Stored dataset items
┄┄┄┄┄┄┄┄┄┄┄┄┄┄┄┄┄┄┄┄

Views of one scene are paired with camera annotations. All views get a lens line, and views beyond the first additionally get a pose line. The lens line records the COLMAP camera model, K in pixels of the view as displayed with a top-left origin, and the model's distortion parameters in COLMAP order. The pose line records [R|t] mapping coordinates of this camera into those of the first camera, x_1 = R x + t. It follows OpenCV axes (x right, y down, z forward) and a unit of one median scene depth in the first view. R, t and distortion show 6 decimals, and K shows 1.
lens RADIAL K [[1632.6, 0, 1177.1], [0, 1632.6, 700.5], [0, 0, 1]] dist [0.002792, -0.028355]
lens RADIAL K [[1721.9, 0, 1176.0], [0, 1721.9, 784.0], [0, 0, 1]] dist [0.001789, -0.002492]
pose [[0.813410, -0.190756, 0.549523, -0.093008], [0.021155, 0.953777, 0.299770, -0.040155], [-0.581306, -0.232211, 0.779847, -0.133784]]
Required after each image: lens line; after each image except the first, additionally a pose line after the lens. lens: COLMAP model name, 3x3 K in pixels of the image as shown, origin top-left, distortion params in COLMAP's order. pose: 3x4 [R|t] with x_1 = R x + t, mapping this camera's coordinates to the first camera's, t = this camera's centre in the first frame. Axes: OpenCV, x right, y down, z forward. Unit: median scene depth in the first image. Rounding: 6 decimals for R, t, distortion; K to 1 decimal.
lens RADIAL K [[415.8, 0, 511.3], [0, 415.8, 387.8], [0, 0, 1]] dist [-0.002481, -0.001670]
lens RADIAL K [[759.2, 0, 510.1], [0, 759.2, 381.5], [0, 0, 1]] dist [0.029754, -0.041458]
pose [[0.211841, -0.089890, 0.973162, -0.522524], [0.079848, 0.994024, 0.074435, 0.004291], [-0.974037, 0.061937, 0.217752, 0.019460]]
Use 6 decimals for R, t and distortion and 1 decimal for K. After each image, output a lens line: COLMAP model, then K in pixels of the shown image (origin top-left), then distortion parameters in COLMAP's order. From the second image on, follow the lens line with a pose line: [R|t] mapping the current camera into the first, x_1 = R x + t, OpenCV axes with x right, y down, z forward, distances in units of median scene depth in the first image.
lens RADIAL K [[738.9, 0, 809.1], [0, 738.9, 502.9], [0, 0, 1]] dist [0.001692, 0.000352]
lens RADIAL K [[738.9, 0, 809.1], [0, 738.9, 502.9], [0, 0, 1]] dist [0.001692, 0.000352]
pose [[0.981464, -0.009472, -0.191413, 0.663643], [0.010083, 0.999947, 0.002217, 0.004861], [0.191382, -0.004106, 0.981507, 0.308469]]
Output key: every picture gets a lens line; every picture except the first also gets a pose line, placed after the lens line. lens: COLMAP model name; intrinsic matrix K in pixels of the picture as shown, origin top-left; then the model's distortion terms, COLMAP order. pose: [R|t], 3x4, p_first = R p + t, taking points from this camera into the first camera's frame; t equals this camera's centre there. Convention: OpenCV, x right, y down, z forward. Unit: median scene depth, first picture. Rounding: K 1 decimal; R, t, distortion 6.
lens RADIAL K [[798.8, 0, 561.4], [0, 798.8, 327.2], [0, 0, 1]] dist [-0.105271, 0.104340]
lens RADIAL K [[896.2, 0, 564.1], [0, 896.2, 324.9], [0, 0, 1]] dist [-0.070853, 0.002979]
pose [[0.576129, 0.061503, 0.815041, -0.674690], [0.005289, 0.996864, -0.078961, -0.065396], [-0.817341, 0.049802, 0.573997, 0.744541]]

┄┄┄┄┄┄┄┄┄┄┄┄┄┄┄┄┄┄┄┄

> _THE PROBLEM_
Write an exact transcription of every entry above.

> _ANSWER SECTION_
Views of one scene are paired with camera annotations. All views get a lens line, and views beyond the first additionally get a pose line. The lens line records the COLMAP camera model, K in pixels of the view as displayed with a top-left origin, and the model's distortion parameters in COLMAP order. The pose line records [R|t] mapping coordinates of this camera into those of the first camera, x_1 = R x + t. It follows OpenCV axes (x right, y down, z forward) and a unit of one median scene depth in the first view. R, t and distortion show 6 decimals, and K shows 1.
lens RADIAL K [[1632.6, 0, 1177.1], [0, 1632.6, 700.5], [0, 0, 1]] dist [0.002792, -0.028355]
lens RADIAL K [[1721.9, 0, 1176.0], [0, 1721.9, 784.0], [0, 0, 1]] dist [0.001789, -0.002492]
pose [[0.813410, -0.190756, 0.549523, -0.093008], [0.021155, 0.953777, 0.299770, -0.040155], [-0.581306, -0.232211, 0.779847, -0.133784]]
Required after each image: lens line; after each image except the first, additionally a pose line after the lens. lens: COLMAP model name, 3x3 K in pixels of the image as shown, origin top-left, distortion params in COLMAP's order. pose: 3x4 [R|t] with x_1 = R x + t, mapping this camera's coordinates to the first camera's, t = this camera's centre in the first frame. Axes: OpenCV, x right, y down, z forward. Unit: median scene depth in the first image. Rounding: 6 decimals for R, t, distortion; K to 1 decimal.
lens RADIAL K [[415.8, 0, 511.3], [0, 415.8, 387.8], [0, 0, 1]] dist [-0.002481, -0.001670]
lens RADIAL K [[759.2, 0, 510.1], [0, 759.2, 381.5], [0, 0, 1]] dist [0.029754, -0.041458]
pose [[0.211841, -0.089890, 0.973162, -0.522524], [0.079848, 0.994024, 0.074435, 0.004291], [-0.974037, 0.061937, 0.217752, 0.019460]]
Use 6 decimals for R, t and distortion and 1 decimal for K. After each image, output a lens line: COLMAP model, then K in pixels of the shown image (origin top-left), then distortion parameters in COLMAP's order. From the second image on, follow the lens line with a pose line: [R|t] mapping the current camera into the first, x_1 = R x + t, OpenCV axes with x right, y down, z forward, distances in units of median scene depth in the first image.
lens RADIAL K [[738.9, 0, 809.1], [0, 738.9, 502.9], [0, 0, 1]] dist [0.001692, 0.000352]
lens RADIAL K [[738.9, 0, 809.1], [0, 738.9, 502.9], [0, 0, 1]] dist [0.001692, 0.000352]
pose [[0.981464, -0.009472, -0.191413, 0.663643], [0.010083, 0.999947, 0.002217, 0.004861], [0.191382, -0.004106, 0.981507, 0.308469]]
Output key: every picture gets a lens line; every picture except the first also gets a pose line, placed after the lens line. lens: COLMAP model name; intrinsic matrix K in pixels of the picture as shown, origin top-left; then the model's distortion terms, COLMAP order. pose: [R|t], 3x4, p_first = R p + t, taking points from this camera into the first camera's frame; t equals this camera's centre there. Convention: OpenCV, x right, y down, z forward. Unit: median scene depth, first picture. Rounding: K 1 decimal; R, t, distortion 6.
lens RADIAL K [[798.8, 0, 561.4], [0, 798.8, 327.2], [0, 0, 1]] dist [-0.105271, 0.104340]
lens RADIAL K [[896.2, 0, 564.1], [0, 896.2, 324.9], [0, 0, 1]] dist [-0.070853, 0.002979]
pose [[0.576129, 0.061503, 0.815041, -0.674690], [0.005289, 0.996864, -0.078961, -0.065396], [-0.817341, 0.049802, 0.573997, 0.744541]]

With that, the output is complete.